Yesterday I was exploring my “always on” devices by unplugging stuff and turning things off and had a question: I understand “Always On” is based on a calculation over time, but why doesn’t it take the minimum of either the calculated value or the current wattage?
Is it a UX reason or a technical one? I would say the current behavior is a little confusing. My always on started at like 115W or something and then slowly fell to 85W even though the actual usage reached lower than that.
@ramon, the reason is definitely not UX-related… It’s all about how do you really measure the amount to power in your house that is “Always On”. A couple of prerequisites:
It has to be a 24 or even better 48 hour measure measure to catch the quietest times in your house. The quietist time are the times you are likely to see the remaining Always On level. Therefore, Always On is related to the lowest measurements over a 24-48 hour period.
But you don’t want the Always On number to drop wildly for 48 hours, just because Sense dropped a couple measurements, or you flipped-off some breakers for a couple of minutes, so it can’t just be a rolling minimum for the past 48 hours. So Sense included a stickiness factor by using the 1% bin minimum over the past 48 hours. That means Sense uses the biggest of the smallest 1% of the readings over the the last 48 hours.

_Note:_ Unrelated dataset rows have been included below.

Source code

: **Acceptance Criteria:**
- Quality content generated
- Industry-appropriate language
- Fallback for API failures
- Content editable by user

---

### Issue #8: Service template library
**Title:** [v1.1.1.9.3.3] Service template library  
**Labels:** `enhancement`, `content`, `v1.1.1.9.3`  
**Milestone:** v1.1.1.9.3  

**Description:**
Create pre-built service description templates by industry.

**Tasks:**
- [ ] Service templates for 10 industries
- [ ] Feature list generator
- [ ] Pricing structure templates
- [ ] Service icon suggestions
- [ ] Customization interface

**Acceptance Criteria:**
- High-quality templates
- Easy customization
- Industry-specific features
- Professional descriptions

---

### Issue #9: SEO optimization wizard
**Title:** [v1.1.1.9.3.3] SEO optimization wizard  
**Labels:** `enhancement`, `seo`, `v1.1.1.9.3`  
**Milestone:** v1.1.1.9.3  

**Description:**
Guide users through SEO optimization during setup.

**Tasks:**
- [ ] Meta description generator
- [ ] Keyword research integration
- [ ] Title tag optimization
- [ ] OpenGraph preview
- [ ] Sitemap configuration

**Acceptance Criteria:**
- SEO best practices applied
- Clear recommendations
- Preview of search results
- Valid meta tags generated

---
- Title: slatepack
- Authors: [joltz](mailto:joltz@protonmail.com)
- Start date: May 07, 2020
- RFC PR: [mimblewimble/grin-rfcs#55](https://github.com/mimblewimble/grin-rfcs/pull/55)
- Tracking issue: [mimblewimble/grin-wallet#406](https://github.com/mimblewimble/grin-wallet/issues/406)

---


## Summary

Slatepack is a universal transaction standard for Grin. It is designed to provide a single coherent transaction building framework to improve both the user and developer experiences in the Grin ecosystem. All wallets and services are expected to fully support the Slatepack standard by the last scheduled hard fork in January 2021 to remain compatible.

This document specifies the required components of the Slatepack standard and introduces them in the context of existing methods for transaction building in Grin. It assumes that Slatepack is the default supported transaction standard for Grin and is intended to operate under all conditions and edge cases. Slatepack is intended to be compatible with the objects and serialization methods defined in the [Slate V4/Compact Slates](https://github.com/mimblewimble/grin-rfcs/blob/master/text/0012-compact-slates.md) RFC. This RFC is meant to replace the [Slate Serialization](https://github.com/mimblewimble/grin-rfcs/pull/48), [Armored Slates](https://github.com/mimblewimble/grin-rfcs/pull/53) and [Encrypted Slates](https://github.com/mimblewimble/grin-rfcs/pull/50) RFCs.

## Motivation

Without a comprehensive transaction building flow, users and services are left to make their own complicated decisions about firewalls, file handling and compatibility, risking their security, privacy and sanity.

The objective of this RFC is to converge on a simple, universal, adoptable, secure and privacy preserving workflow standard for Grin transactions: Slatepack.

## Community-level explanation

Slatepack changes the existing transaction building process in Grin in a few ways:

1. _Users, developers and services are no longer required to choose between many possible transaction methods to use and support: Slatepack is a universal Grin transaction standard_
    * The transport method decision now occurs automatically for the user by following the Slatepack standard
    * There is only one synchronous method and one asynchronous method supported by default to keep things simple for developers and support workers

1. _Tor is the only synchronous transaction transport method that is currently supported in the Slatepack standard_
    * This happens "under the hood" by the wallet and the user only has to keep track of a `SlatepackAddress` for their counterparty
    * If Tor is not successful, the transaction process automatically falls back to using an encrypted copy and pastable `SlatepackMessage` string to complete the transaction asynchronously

Some people don’t like that measure, but having seen it evolve through a few iterations, this is the best algorithm I have seen yet to get at a value you can’t measure directly.
Thanks, Kevin! However, this sounds to me like it’s absolutely about UX. Measuring what’s “Always On” could just be a simple min over time, but like you said, this could potentially be misleading for temporary drops depending on the user.
For me personally, I would want it to drop immediately if I flipped a breaker and then gradually rise again over some “short” period of time. That is reasonable to me. I wouldn’t want it to drop though if Sense missed a measurement. It should be able to differentiate between the absence of a value and a value of 0.
I guess I wouldn’t even have this confusion if it was called “Usually On” instead of “Always On”…not that I actually want that. Just trying to understand the rationale behind the current behavior.
For the screenshot above, I suppose my ideal behavior would be to drop to 73W and then follow the current wattage until it climbs back up to 86W (or whatever the calculated Always On was at that time) and then display that instead.
I’ve harped about it elsewhere, but the particular “unique” nature of a fridge/freezer’s Always On is informative here and worth pondering.
There’s no currently feasible absolute Always On but one can imagine a fully device-tracking Sense & cloud with the user capability of being able to display for any given time period the actual Always On for that period … but pondering that you also arrive at thinking you’d also need, say, a slider from 0-100% of “Always”.
The Always On measurement necessarily evolves with the improving capabilities of Sense and the confidences that AO is based upon.
My take… Don’t use the Always On on bubble for whatever you are trying to do. Use the Power Meter if you want to see any change in real-time. I think that is one of the reasons Sense has pushed the Power Meter more to the forefront with this latest new release - it’s the best tool for real-time diagnostics of what is going on in your house.